SURPRISING  THINGS  YOU  SHOULD  KNOW  ABOUT  GOD #6


What God


Really Said


"God helps those who help themselves." This quote is in fact from Benjamin Franklin, despite the fact that most people assume it comes from the Book of Proverbs. The words were made famous by President John F. Kennedy when he used them in one of his speeches.


"A land flowing with milk and honey" were the words God used to describe Palestine to Moses in Exodus 3:8. They are now generally used to describe a fine or pleasant place.


"An eye for an eye" first appears in Leviticus 24:20. Rather than being a vindictive call for revenge, it actually limited the damage one person could do to another when taking retribution.

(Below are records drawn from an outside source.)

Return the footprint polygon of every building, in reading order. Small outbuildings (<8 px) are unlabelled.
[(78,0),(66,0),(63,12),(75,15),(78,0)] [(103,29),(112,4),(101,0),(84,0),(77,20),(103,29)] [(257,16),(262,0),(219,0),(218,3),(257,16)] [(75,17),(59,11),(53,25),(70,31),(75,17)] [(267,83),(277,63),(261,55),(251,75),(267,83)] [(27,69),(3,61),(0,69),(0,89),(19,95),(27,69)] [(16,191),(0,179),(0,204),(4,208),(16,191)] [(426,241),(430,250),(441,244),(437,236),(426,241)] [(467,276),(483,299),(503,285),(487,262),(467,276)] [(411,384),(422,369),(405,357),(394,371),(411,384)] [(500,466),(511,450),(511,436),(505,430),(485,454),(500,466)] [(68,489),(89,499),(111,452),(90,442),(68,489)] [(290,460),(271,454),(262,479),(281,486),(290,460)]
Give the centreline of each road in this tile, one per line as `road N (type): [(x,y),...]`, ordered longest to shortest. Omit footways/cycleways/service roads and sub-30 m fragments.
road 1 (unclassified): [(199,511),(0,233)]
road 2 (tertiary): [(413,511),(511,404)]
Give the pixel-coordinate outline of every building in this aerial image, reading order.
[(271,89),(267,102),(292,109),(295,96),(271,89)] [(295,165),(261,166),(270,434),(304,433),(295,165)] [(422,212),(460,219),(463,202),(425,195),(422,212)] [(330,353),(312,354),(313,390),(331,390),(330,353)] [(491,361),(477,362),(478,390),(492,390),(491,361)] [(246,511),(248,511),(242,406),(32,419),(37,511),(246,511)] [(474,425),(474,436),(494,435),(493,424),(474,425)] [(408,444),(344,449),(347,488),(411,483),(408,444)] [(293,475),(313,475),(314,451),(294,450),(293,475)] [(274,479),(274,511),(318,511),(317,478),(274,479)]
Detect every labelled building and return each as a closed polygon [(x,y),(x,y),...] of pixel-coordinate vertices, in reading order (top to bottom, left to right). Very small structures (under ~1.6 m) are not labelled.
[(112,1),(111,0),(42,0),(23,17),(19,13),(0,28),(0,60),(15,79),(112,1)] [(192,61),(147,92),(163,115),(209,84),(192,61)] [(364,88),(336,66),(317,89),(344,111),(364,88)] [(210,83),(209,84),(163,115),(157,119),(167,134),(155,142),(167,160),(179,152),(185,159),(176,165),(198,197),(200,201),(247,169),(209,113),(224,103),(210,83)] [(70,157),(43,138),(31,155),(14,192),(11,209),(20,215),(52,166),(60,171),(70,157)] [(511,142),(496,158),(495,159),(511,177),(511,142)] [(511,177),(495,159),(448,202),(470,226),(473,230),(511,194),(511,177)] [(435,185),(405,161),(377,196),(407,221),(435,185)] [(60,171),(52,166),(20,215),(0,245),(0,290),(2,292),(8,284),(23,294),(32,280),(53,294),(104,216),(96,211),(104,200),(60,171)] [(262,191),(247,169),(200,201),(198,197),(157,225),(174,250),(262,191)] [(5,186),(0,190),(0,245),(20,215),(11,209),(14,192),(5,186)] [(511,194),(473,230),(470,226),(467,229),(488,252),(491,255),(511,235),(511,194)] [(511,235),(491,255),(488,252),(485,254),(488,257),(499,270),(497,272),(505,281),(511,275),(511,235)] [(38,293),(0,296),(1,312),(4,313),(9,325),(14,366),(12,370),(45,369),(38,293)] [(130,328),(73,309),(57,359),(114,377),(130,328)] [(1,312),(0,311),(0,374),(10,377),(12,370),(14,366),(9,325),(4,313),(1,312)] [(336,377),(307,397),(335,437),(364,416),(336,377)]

Human nature encourages an individual to hurt others, but the Old Testament Law wanted to limit that hurt to equivalent damage.


[NOPE!  ISRAEL  WAS  NEVER  A  COUNTRY  WITH  ONE  EYED  MEN,  ONE  ARM  PEOPLE,  OR  ONE  LEG  PEOPLE.  THE  JEWS  HAVE  NEVER  IN  THEIR  HISTORY  TAKEN  THIS  TO  MEAN  “EQUIVALENT  DAMAGE”  -  IT  WAS  TAKEN  AS  A  “JUST  MONETARY  RECOMPENSE”  LAW;  THE  JUDGES  OF  ISRAEL  HAD  TO  DETERMINE  WHAT  WAS  A  JUST  MONETARY  PENALTY  IN  THE  SITUATION;  FOR  A  RIGHT  ARM  COULD  BE  A  LARGE  PENALTY  BECAUSE  THE  PERSON’S  LIVELIHOOD  WAS  MAINLY  WITH  THE  RIGHT  ARM;  ALL  THE  SITUATION  HAD  TO  BE  JUDGED  JUSTLY  -  Keith Hunt]

    

"With God all things are possible." After explaining to the disciples how it would be easier for a camel to go through the eye of a needle than for a rich man to enter heaven, the disciples were understandably disillusioned with the concept of anyone getting into heaven. Jesus assured them that though it would be futile with men in charge, with God it was certainly possible to enter heaven (Matt. 19:25-26).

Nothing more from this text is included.